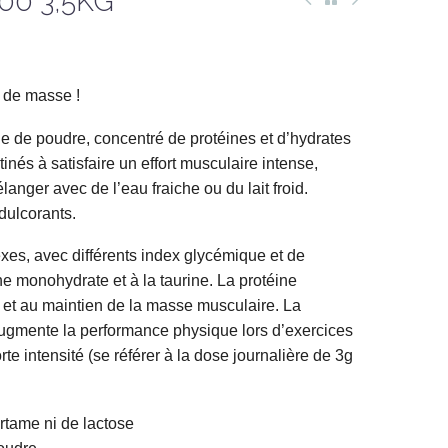
00 3,5KG
e de masse !
de poudre, concentré de protéines et d’hydrates
inés à satisfaire un effort musculaire intense,
élanger avec de l’eau fraiche ou du lait froid.
dulcorants.
es, avec différents index glycémique et de
ine monohydrate et à la taurine. La protéine
et au maintien de la masse musculaire. La
gmente la performance physique lors d’exercices
rte intensité (se référer à la dose journalière de 3g
rtame ni de lactose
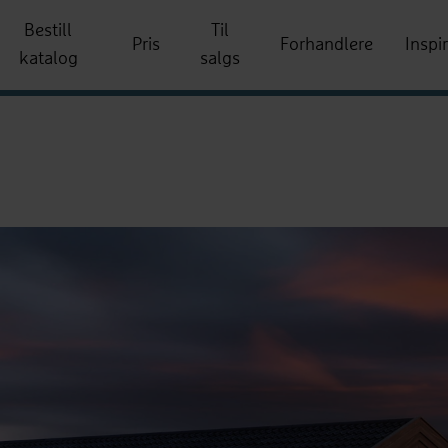
Bestill
Til
Pris
Forhandlere
Inspi
katalog
salgs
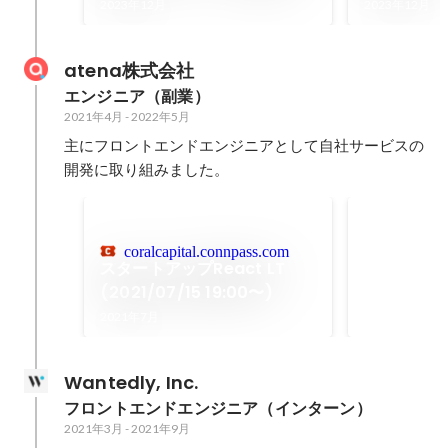
12:00〜)
2023年12月
2023年12月
atena株式会社
エンジニア（副業）
2021年4月
-
2022年5月
主にフロントエンドエンジニアとして自社サービスの
開発に取り組みました。
Webサービ
開発
coralcapital.connpass.com
atenaは郵
スタートアップReact LT
に、ウェブで
(2021/07/15 19:00〜)
スです。
2021年1月
2021年7月
Wantedly, Inc.
フロントエンドエンジニア（インターン）
2021年3月
-
2021年9月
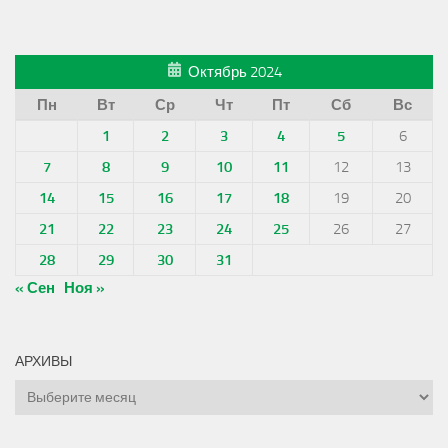
Октябрь 2024
Пн
Вт
Ср
Чт
Пт
Сб
Вс
1
2
3
4
5
6
7
8
9
10
11
12
13
14
15
16
17
18
19
20
21
22
23
24
25
26
27
28
29
30
31
« Сен
Ноя »
АРХИВЫ
Архивы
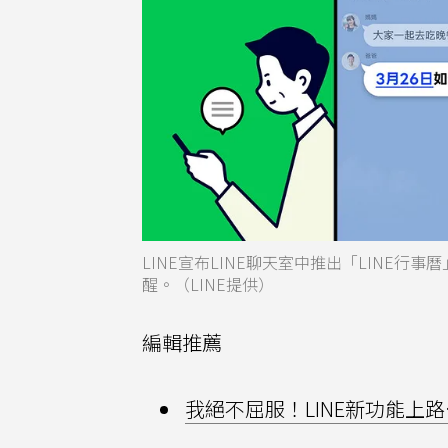
LINE宣布LINE聊天室中推出「LINE
醒。（LINE提供）
編輯推薦
我絕不屈服！LINE新功能上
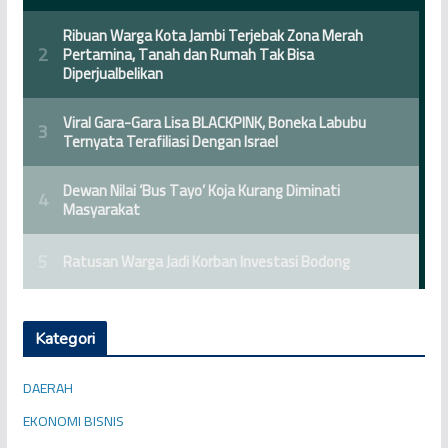
Kategori
DAERAH
EKONOMI BISNIS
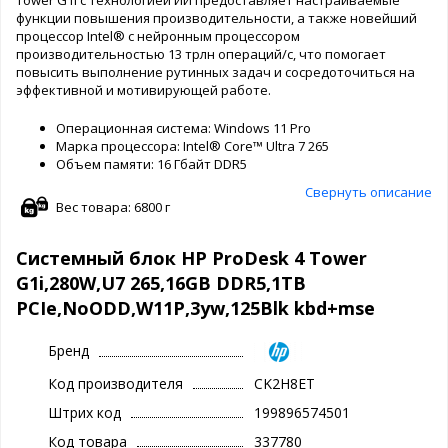
Tower G1i с технологией ИИ предоставляет настраиваемые
функции повышения производительности, а также новейший
процессор Intel® с нейронным процессором
производительностью 13 трлн операций/с, что помогает
повысить выполнение рутинных задач и сосредоточиться на
эффективной и мотивирующей работе.
Операционная система: Windows 11 Pro
Марка процессора: Intel® Core™ Ultra 7 265
Объем памяти: 16 Гбайт DDR5
Свернуть описание
Вес товара: 6800 г
Системный блок HP ProDesk 4 Tower
G1i,280W,U7 265,16GB DDR5,1TB
PCIe,NoODD,W11P,3yw,125Blk kbd+mse
Бренд
Код производителя
CK2H8ET
Штрих код
199896574501
Код товара
337780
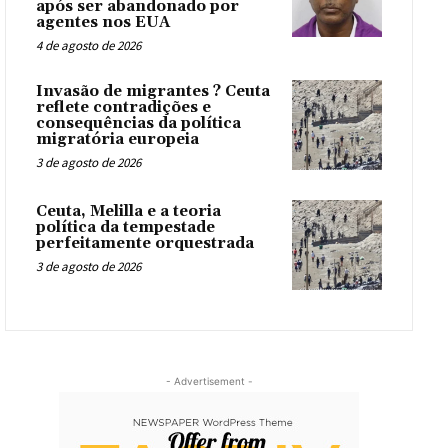
após ser abandonado por
agentes nos EUA
4 de agosto de 2026
Invasão de migrantes ? Ceuta
reflete contradições e
consequências da política
migratória europeia
3 de agosto de 2026
Ceuta, Melilla e a teoria
política da tempestade
perfeitamente orquestrada
3 de agosto de 2026
- Advertisement -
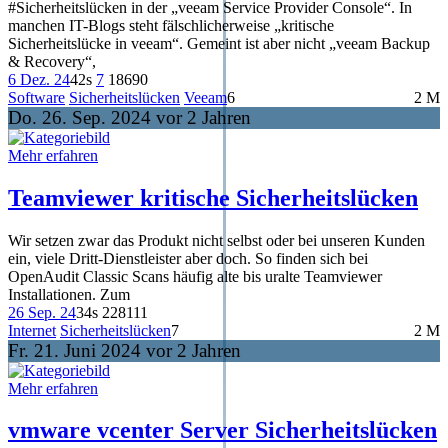
#Sicherheitslücken in der „veeam Service Provider Console“. In
manchen IT-Blogs steht fälschlicherweise „kritische
Sicherheitslücke in veeam“. Gemeint ist aber nicht „veeam Backup
& Recovery“,
6 Dez. 24
42s
7
186
90
Software
Sicherheitslücken
Veeam
6
2 M
Do. 26. Sep. 2024 vor 2 Jahren
Mehr erfahren
Teamviewer kritische Sicherheitslücken
Wir setzen zwar das Produkt nicht selbst oder bei unseren Kunden
ein, viele Dritt-Dienstleister aber doch. So finden sich bei
OpenAudit Classic Scans häufig alte bis uralte Teamviewer
Installationen. Zum
26 Sep. 24
34s
228
111
Internet
Sicherheitslücken
7
2 M
Fr. 21. Juni 2024 vor 2 Jahren
Mehr erfahren
vmware vcenter Server Sicherheitslücken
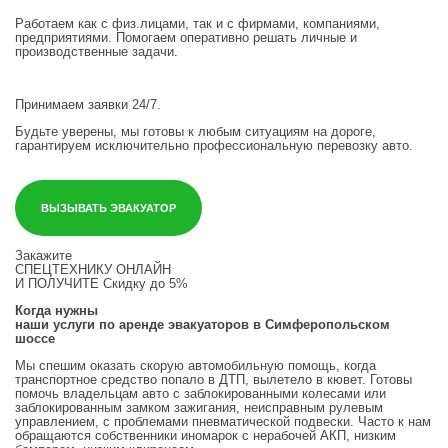
Работаем как с физ.лицами, так и с фирмами, компаниями,
предприятиями. Помогаем оперативно решать личные и
производственные задачи.
Принимаем заявки 24/7.
Будьте уверены, мы готовы к любым ситуациям на дороге,
гарантируем исключительно профессиональную перевозку авто.
ВЫЗЫВАТЬ ЭВАКУАТОР
Закажите
СПЕЦТЕХНИКУ ОНЛАЙН
И ПОЛУЧИТЕ
Скидку до 5%
Когда нужны
наши услуги по аренде эвакуаторов в Симферопольском
шоссе
Мы спешим оказать скорую автомобильную помощь, когда
транспортное средство попало в ДТП, вылетело в кювет. Готовы
помочь владельцам авто с заблокированными колесами или
заблокированным замком зажигания, неисправным рулевым
управлением, с проблемами пневматической подвески. Часто к нам
обращаются собственники иномарок с нерабочей АКП, низким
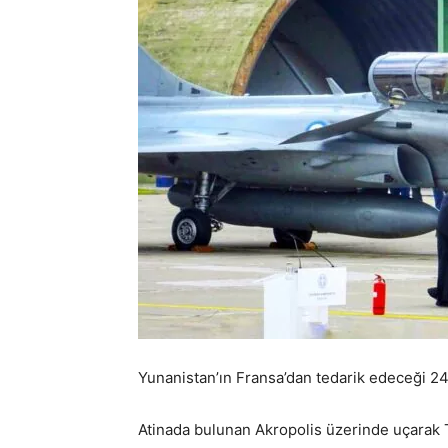
Yunanistan’ın Fransa’dan tedarik edeceği
24
Atinada bulunan
Akropolis üzerinde uçarak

===============

Problem to solve: Count the lines of the listing above that contain the word "nicht", and give only the total.

Solved exercise: 2